The dusty plains of Lubbock also make the area tough on water resources, but the city has started to get smart about that. Local industries have developed new irrigation techniques to consume water more efficiently, along with better methods of piping in water from nearby regions.
On a side note, Lubbock’s city buses run on hybrid diesel engines that seriously reduce fuel consumption, helping the mass transit of this small city stay ahead of the curve.
Native American History of Lubbock
The Llano Estacado, one of the largest mesas or table lands in North America commonly known as a Staked Plain, was home to Comanche and other hostile tribes. Toward the end of the 1800s, as the city of Lubbock was established and settled, the Texans and natives started to fight. After brutal fighting on both sides, the Texans prevailed. It didn’t start out that way and didn’t have to end that way. War and bloodshed were mostly avoided for the first several years of interaction, but eventually the Indians attempted to take control of the land by whatever means necessary.
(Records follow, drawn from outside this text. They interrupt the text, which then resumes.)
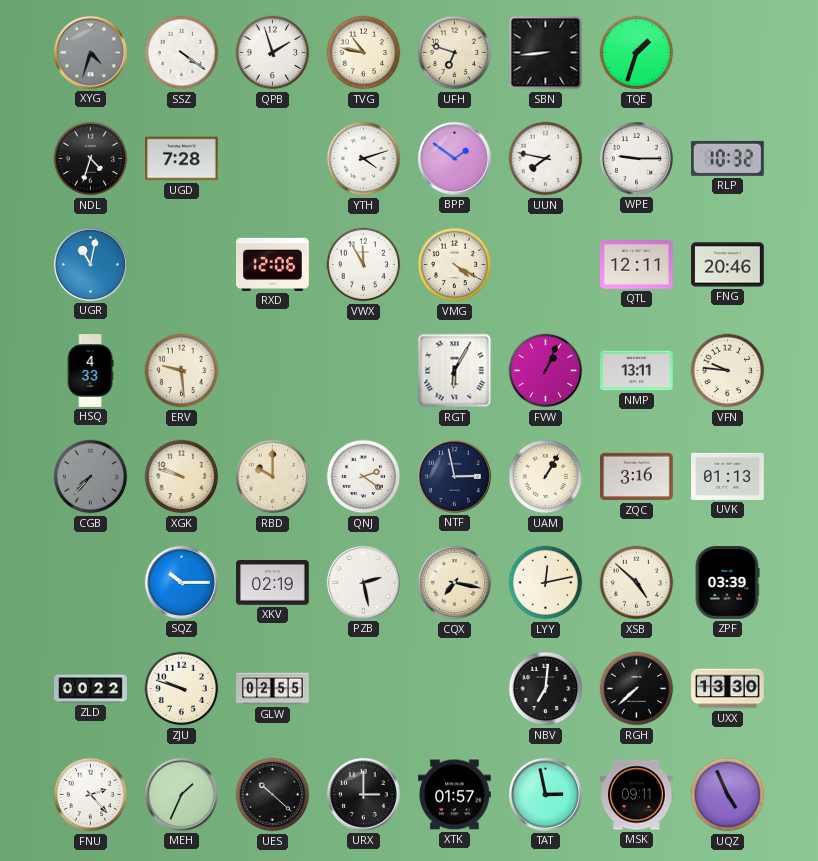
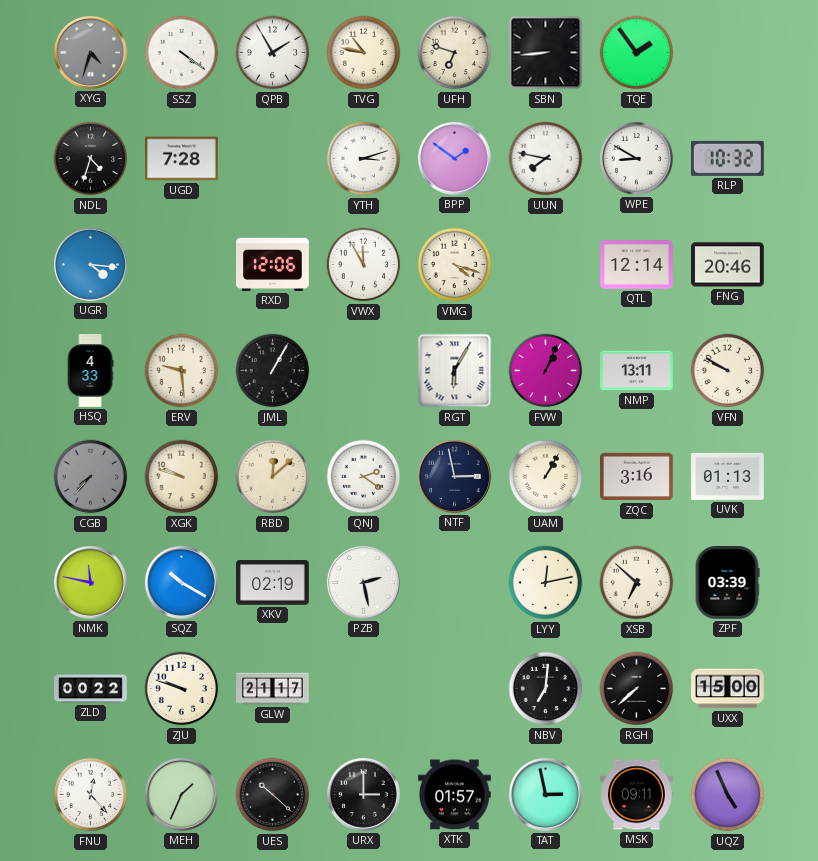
QPB: 1:57 -> 1:55
TQE: 1:33 -> 1:54
YTH: 4:12 -> 3:12
WPE: 9:15 -> 8:50
UGR: 11:02 -> 4:16
VMG: 4:20 -> 4:18
QTL: 12:11 -> 12:14
JML: none -> 1:05
VFN: 9:46 -> 9:50
RBD: 10:00 -> 12:08
NMK: none -> 11:47
SQZ: 10:15 -> 10:20
CQX: 7:17 -> none
XSB: 4:52 -> 6:52
GLW: 02:55 -> 21:17
UXX: 13:30 -> 15:00
FNU: 2:23 -> 12:23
The resulted in an epic fight in 1874. The conflict fizzled on both sides as the buffalo died out and the Comanche were relocated to reservations.
Fight, Raiders, Fight!
For almost a hundred years, Texas Tech University has continuously served as the leading college in the state (and really the entire region of the country… really the entire country.. ask any Red Raider) for technological fields. Even as “technology” has meant so many different things since 1923, the college has kept true to its name.
Red Raiders athletics got the spotlight, and how, when the university hired Bobby Knight as the basketball coach in 2001. That was a rollercoaster experience indeed. Yet the football team was and still is the most prominent sport on campus. Recently they’ve been head coached by beloved former quarterback Kliff Klingsbury. Kliff was quarterback for the Red Raiders in 1998 and 1999. They keep adding to their bowl game appearances — currently approaching 40, making the Red Raiders one of the most successful college teams in the country.
Raider Red may just be the most recognizable part of Tech sports — that’s the name of the two-fisting pistol shooter of a cowboy mascot that riles up the crowd and wears a gigantic red mustache and white cowboy hat. The Lady Raiders basketball team has also been nationally prominent, with a national championship coming in 1993.
On the baseball diamond, Texas Tech has produced more than a dozen major league players including Dallas Braden, known for throwing a perfect game as well as for starting a gutsy altercation with Alex Rodriguez.
More Lubbock Fun Facts
Some of our favorite Lubbock trivia includes:
- Lubbock has its own wine country! Llano Estacado and Sainte Genevieve are two beloved wineries that have risen to prominence as unique American wines.
- Lubbock was not named for former Texas governor Francis Lubbock. It was actually named for his brother, who was born in South Carolina and died fighting for the Confederates in the Civil War.
- Green spaces: you might think of red dirt when you think of Lubbock, but the town has more parks per person than any other city in Texas.
- People from Lubbock are called Lubbockites. It may not roll off the tongue, but what else are you going to call them?
- Silicon plains? Lubbock was home to Texas Instruments factories for decades. The town has also been home to high-tech companies over the years such as Cingular Wireless (acquired by AT&T) and more recently Convergys.
When you visit Texas. Make sure you make the trek to Lubbock. You won’t be disappointed.